Task –
The line containing "reuniões com o" marks the end; return exactly every line from the start of the records up to and including it, but no pictures.

Given entries Block Start

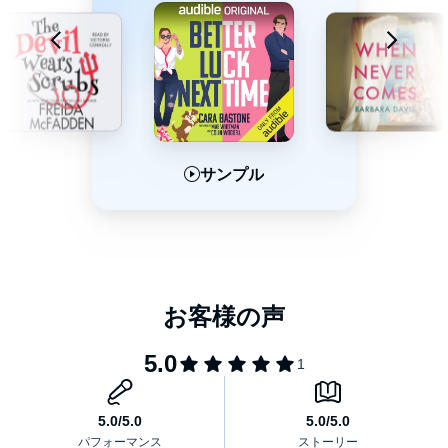
サンプル
サンプル
サンプル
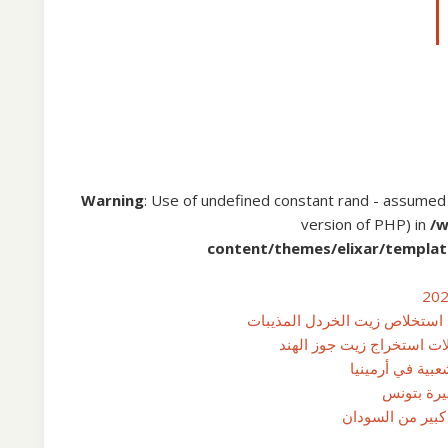
Warning
: Use of undefined constant rand - assumed 'r
version of PHP) in
/
content/themes/elixar/templat
استخلاص زيت الخردل المذيبات
لات استخراج زيت جوز الهند
بية في أرمينيا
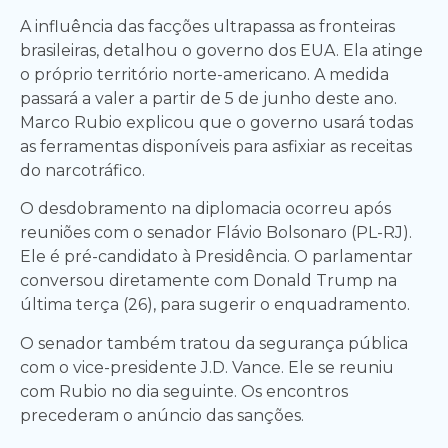
A influência das facções ultrapassa as fronteiras
brasileiras, detalhou o governo dos EUA. Ela atinge
o próprio território norte-americano. A medida
passará a valer a partir de 5 de junho deste ano.
Marco Rubio explicou que o governo usará todas
as ferramentas disponíveis para asfixiar as receitas
do narcotráfico.
O desdobramento na diplomacia ocorreu após
reuniões com o senador Flávio Bolsonaro (PL-RJ).
Ele é pré-candidato à Presidência. O parlamentar
conversou diretamente com Donald Trump na
última terça (26), para sugerir o enquadramento.
O senador também tratou da segurança pública
com o vice-presidente J.D. Vance. Ele se reuniu
com Rubio no dia seguinte. Os encontros
precederam o anúncio das sanções.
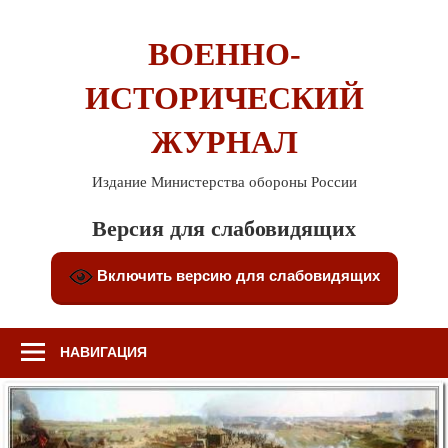
Перейти
к
ВОЕННО-
содержимому
ИСТОРИЧЕСКИЙ
ЖУРНАЛ
Издание Министерства обороны России
Версия для слабовидящих
Включить версию для слабовидящих
НАВИГАЦИЯ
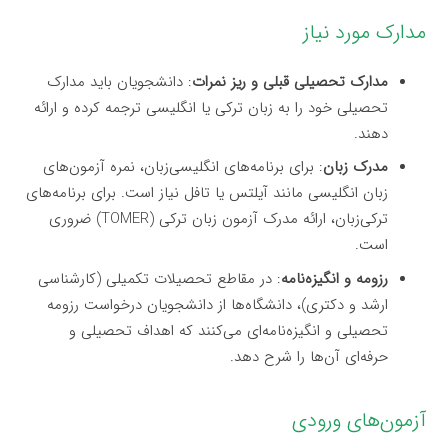
مدارک مورد نیاز
مدارک تحصیلی قبلی و ریز نمرات
: دانشجویان باید مدارک
تحصیلی خود را به زبان ترکی یا انگلیسی ترجمه کرده و ارائه
دهند.
مدرک زبان
: برای برنامه‌های انگلیسی‌زبان، نمره آزمون‌های
زبان انگلیسی مانند آیلتس یا تافل نیاز است. برای برنامه‌های
ترکی‌زبان، ارائه مدرک آزمون زبان ترکی (TOMER) ضروری
است.
رزومه و انگیزه‌نامه
: در مقاطع تحصیلات تکمیلی (کارشناسی
ارشد و دکتری)، دانشگاه‌ها از دانشجویان درخواست رزومه
تحصیلی و انگیزه‌نامه‌ای می‌کنند که اهداف تحصیلی و
حرفه‌ای آن‌ها را شرح دهد.
آزمون‌های ورودی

Given entries Block End

Written solution –
サンプル
サンプル
サンプル
Warning
: Use of undefined constant rand - assumed 'r
version of PHP) in
/
content/themes/elixar/templat
استخلاص زيت الخردل المذيبات
لات استخراج زيت جوز الهند
بية في أرمينيا
A influência das facções ultrapassa as fronteiras
brasileiras, detalhou o governo dos EUA. Ela atinge
o próprio território norte-americano. A medida
passará a valer a partir de 5 de junho deste ano.
Marco Rubio explicou que o governo usará todas
as ferramentas disponíveis para asfixiar as receitas
do narcotráfico.
O desdobramento na diplomacia ocorreu após
reuniões com o senador Flávio Bolsonaro (PL-RJ).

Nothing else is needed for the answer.